= Blackwater Herald =

Australian weekly newspaper

The Blackwater Herald was a weekly newspaper published in Blackwater, Queensland from 5 August 1978 until 2 February 2016.

With the slogan "the coal country newspaper", the Blackwater Herald had a strong focus on the town of Blackwater which was experiencing rapid population growth at the time the newspaper was launched due to the coal mining boom in the district. The newspaper also published local news and information pertaining to other communities within the Duaringa Shire such as Bluff, Dingo and Duaringa.

The Blackwater Herald was originally independently owned but was bought by Australian Provincial Newspapers in 1992.

The last edition of the Blackwater Herald was published on 2 February 2016. The Blackwater Heralds closure was first mooted the previous year when it was revealed the newspaper was struggling to survive, and requested support from the Blackwater community.

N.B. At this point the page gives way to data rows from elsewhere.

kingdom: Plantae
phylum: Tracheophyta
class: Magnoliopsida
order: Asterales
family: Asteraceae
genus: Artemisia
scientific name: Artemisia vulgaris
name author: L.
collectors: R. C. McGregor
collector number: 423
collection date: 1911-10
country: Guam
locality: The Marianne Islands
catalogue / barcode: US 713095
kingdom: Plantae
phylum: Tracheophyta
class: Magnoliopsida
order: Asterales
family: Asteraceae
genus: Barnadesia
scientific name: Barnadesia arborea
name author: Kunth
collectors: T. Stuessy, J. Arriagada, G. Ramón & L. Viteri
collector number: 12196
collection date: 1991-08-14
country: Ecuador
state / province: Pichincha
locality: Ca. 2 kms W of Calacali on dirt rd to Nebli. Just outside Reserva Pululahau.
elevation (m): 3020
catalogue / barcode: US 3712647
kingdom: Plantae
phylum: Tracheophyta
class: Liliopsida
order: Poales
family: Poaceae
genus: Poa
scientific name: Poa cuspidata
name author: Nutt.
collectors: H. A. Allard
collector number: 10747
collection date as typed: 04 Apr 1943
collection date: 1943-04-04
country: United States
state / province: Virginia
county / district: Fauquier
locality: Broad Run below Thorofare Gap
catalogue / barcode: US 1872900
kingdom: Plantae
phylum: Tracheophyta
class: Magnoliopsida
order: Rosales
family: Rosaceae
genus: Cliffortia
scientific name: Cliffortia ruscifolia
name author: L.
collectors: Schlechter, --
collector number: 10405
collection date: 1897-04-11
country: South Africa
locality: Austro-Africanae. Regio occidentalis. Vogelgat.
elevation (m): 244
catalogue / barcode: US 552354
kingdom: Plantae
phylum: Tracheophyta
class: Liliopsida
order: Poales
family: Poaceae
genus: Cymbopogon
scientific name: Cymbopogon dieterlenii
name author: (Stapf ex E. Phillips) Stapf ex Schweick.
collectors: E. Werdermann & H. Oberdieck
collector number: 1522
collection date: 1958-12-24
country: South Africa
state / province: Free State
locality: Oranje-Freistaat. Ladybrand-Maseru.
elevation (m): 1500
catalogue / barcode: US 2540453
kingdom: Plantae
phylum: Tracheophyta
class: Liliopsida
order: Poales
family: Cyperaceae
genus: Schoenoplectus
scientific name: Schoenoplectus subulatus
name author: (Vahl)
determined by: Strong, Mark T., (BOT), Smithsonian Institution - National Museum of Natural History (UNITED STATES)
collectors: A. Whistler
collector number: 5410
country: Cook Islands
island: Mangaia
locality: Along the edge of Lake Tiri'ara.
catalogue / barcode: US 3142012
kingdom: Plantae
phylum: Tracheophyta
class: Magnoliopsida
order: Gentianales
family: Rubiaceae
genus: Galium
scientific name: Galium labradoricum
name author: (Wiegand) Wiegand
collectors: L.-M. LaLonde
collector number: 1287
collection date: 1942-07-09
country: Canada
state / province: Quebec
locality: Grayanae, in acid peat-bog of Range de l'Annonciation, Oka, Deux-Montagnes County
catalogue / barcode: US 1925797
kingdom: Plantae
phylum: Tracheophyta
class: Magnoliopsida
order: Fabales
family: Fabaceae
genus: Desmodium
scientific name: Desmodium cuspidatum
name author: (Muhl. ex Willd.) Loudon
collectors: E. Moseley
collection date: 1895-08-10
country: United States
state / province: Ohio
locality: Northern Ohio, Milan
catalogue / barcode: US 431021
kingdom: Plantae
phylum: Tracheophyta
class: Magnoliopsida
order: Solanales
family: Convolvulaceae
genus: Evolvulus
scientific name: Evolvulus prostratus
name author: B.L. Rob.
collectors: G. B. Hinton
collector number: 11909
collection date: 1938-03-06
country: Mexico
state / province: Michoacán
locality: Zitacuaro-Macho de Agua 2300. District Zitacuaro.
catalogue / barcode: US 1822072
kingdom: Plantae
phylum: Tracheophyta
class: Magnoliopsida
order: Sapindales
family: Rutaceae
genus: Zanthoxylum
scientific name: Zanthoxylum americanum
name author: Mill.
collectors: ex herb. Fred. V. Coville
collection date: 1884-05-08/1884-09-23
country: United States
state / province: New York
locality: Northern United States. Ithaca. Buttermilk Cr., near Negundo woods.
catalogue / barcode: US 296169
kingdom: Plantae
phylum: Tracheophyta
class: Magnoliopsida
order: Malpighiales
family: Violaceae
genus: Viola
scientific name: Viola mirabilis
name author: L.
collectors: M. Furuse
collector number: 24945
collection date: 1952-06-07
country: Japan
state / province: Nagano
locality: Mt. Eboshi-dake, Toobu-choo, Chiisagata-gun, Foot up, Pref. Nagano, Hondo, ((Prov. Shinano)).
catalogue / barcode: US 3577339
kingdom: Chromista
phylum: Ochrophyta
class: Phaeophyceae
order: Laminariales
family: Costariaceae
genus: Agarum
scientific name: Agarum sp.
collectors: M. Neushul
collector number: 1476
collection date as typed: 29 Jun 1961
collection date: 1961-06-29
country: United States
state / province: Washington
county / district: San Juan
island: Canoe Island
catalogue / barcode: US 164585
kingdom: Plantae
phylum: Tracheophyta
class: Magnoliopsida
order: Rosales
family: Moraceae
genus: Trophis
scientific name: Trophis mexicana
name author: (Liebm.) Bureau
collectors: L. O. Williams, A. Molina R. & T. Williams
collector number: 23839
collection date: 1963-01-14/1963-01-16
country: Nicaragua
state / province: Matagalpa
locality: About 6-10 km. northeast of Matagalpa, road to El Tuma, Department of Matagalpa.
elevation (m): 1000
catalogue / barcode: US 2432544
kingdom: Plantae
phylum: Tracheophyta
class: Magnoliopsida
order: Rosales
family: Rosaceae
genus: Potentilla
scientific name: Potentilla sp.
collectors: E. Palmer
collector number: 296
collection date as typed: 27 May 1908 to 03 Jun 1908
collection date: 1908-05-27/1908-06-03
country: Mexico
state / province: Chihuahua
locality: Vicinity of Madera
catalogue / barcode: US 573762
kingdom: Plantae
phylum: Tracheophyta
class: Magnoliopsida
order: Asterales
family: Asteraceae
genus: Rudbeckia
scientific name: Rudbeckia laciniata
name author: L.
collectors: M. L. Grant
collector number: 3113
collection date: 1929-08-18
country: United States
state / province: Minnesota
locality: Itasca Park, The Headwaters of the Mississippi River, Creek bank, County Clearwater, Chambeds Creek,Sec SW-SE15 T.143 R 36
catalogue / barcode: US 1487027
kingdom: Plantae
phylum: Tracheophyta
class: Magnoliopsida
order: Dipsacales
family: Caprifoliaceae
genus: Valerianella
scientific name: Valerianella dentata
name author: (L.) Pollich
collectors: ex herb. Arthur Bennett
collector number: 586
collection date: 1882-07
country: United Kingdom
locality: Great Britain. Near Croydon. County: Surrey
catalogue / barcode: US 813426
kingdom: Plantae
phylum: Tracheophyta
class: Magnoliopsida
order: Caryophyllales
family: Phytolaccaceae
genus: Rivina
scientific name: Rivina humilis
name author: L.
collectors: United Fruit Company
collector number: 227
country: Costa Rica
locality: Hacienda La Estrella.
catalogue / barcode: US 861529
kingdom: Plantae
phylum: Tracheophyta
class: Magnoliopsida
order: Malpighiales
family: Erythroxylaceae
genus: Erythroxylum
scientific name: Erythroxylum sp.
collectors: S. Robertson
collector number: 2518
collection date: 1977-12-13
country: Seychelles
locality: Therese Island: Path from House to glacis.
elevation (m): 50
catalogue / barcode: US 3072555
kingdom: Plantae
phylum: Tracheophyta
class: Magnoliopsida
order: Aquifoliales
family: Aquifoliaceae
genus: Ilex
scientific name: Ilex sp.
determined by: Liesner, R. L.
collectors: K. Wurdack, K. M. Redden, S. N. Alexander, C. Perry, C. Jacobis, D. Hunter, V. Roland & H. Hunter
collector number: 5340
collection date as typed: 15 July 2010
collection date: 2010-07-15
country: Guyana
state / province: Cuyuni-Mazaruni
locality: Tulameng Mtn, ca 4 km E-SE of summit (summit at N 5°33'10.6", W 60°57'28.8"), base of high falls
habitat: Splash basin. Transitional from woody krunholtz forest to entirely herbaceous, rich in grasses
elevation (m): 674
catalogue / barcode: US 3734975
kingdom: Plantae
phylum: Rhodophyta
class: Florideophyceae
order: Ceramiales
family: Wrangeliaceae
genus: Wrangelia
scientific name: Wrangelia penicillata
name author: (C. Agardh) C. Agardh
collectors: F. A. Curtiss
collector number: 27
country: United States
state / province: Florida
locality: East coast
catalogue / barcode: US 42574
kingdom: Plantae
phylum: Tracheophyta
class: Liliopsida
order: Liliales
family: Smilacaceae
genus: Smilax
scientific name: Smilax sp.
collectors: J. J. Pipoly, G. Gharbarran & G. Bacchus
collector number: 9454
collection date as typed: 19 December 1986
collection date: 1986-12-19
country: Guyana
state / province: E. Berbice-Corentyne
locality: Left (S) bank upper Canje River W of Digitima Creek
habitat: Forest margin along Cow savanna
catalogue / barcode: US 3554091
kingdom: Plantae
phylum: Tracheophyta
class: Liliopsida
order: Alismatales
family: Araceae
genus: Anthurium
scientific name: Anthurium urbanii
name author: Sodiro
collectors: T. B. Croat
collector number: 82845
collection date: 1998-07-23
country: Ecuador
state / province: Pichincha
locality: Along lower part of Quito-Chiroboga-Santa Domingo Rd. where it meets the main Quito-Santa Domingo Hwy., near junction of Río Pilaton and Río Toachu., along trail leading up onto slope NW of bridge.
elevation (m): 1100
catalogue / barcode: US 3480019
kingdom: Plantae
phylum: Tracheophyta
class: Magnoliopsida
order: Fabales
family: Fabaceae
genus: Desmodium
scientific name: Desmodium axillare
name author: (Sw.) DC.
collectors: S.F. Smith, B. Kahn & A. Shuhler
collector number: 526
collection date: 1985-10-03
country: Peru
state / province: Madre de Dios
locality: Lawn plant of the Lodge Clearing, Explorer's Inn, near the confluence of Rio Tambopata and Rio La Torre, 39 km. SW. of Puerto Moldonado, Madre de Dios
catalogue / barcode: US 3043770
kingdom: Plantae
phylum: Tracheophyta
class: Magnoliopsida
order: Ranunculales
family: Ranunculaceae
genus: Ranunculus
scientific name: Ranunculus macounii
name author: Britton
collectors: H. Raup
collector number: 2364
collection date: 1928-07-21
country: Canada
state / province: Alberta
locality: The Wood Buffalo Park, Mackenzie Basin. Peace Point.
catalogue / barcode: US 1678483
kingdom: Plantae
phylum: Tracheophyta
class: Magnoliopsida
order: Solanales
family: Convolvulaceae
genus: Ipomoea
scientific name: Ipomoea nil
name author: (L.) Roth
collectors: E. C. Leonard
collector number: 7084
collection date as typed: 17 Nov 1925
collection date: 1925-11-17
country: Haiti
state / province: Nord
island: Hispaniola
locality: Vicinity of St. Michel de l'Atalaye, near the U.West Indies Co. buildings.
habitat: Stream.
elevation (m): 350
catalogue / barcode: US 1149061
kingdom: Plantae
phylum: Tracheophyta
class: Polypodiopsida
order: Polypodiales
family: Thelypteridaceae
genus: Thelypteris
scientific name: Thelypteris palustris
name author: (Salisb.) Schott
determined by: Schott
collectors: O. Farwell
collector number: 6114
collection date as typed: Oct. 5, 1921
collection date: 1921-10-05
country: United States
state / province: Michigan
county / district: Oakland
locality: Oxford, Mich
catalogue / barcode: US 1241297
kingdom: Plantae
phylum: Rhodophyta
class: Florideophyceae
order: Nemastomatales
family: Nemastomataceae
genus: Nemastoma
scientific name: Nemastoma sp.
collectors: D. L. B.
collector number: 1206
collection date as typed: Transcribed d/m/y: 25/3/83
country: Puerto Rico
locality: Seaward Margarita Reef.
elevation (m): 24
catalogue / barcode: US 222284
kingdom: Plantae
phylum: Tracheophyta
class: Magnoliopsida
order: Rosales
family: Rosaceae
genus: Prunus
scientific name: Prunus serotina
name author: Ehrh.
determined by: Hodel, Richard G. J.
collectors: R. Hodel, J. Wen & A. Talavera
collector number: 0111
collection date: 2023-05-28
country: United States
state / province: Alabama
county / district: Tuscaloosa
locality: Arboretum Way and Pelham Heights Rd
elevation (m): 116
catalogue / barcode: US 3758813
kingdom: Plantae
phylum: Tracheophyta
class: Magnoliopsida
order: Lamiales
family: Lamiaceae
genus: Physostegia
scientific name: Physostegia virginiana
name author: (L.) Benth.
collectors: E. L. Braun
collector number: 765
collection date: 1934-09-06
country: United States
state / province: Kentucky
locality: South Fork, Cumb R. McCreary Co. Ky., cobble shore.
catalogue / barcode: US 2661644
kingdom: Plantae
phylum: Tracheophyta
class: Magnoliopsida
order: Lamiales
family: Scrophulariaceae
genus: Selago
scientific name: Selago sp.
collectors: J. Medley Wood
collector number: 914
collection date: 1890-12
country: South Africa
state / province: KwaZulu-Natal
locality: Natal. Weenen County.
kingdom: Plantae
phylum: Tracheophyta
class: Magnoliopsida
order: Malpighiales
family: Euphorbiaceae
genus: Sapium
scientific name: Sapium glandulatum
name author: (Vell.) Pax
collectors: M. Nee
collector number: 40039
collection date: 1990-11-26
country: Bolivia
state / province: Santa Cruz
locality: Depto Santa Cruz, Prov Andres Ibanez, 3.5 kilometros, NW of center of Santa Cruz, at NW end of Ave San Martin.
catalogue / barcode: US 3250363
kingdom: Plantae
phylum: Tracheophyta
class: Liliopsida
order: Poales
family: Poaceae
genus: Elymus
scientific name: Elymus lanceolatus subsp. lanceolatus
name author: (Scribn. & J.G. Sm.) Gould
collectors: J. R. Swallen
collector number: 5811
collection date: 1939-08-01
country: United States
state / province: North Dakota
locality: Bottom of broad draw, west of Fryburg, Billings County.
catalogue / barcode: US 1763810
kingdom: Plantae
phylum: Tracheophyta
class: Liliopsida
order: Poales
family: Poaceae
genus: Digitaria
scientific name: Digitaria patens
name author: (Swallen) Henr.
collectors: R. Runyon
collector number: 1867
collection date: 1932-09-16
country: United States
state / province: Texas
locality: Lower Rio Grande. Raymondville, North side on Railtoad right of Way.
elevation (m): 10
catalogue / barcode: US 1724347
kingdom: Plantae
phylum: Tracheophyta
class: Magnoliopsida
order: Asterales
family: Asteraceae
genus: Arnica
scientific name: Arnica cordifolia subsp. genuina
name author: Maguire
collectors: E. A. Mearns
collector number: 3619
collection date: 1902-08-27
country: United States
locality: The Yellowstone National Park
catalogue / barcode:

After the final edition was published, there was a brief attempt to incorporate a Blackwater Herald-branded "lift-out" in the Wednesday edition of Emerald's bi-weekly newspaper Central Queensland News which featured a selected array of local news articles from Blackwater. However, this was soon phased out as the Central Queensland News moved from a bi-weekly newspaper to a weekly publication in 2016 before being discontinued entirely in 2020 as part of a wider News Corp Australia cull of regional mastheads.